## EXERCISE OBJECTIVE
Copy out the items below with every "value" swapped for "amount" and nothing else changed, leaving out the pictures.

## INFORMATION GIVEN
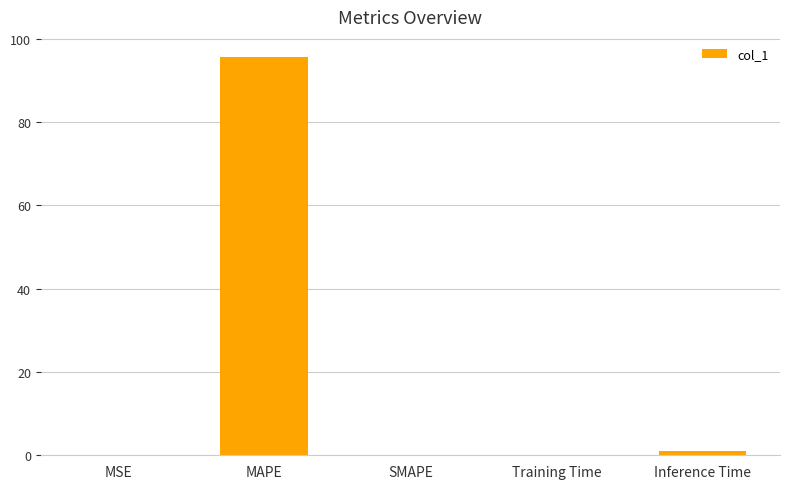

What is the greatest value displayed?

95.7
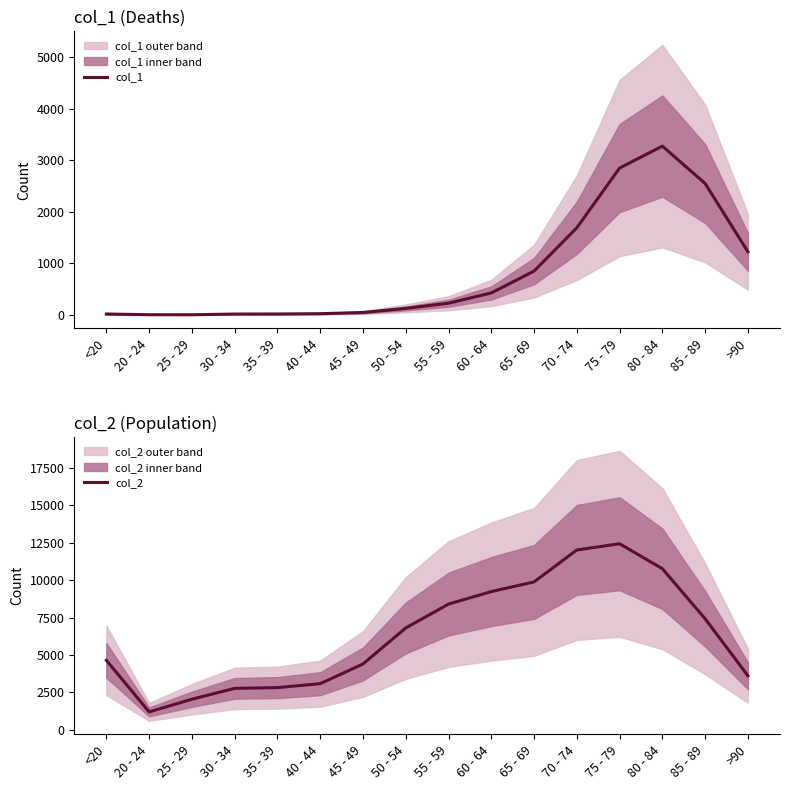

What is the value of the col_2 point at the 14th from the left?

10764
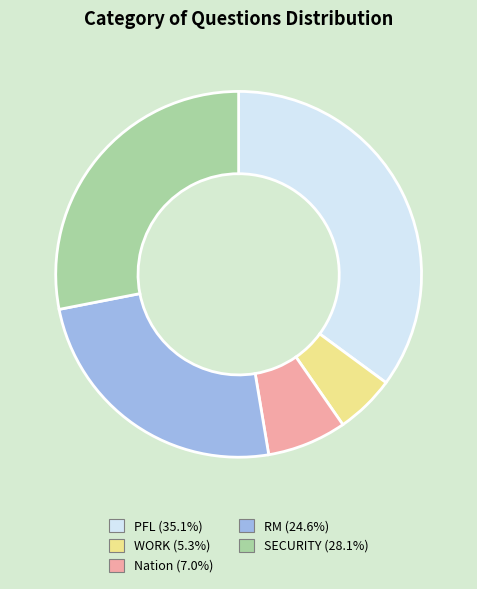

Rank the categories by value from lowest to highest.

WORK, Nation, RM, SECURITY, PFL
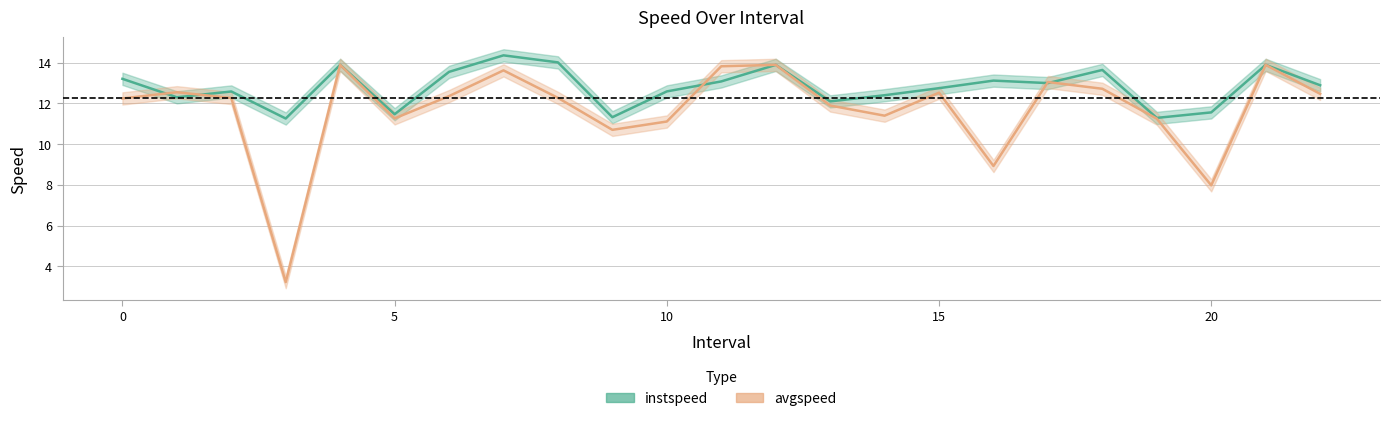

At 10.0, list the series in order from largest to smallest.

instspeed, avgspeed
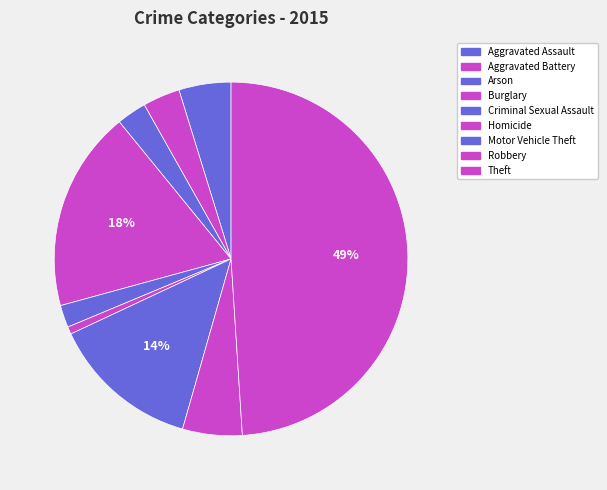

Between Homicide and Aggravated Battery, which is larger?

Aggravated Battery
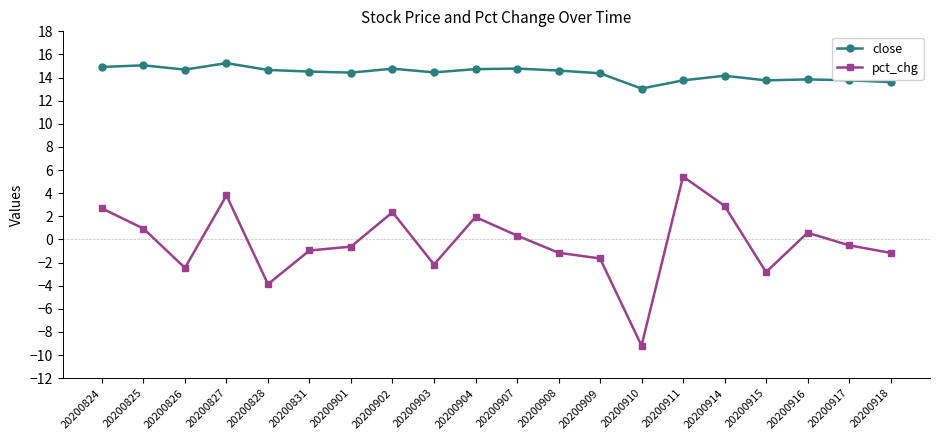

Is it true that close equals 14.6 at 20200908?

True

## RESPONSE AREA
What is the greatest amount displayed?

95.7

What is the amount of the col_2 point at the 14th from the left?

10764

Rank the categories by amount from lowest to highest.

WORK, Nation, RM, SECURITY, PFL

At 10.0, list the series in order from largest to smallest.

instspeed, avgspeed

Between Homicide and Aggravated Battery, which is larger?

Aggravated Battery

Is it true that close equals 14.6 at 20200908?

True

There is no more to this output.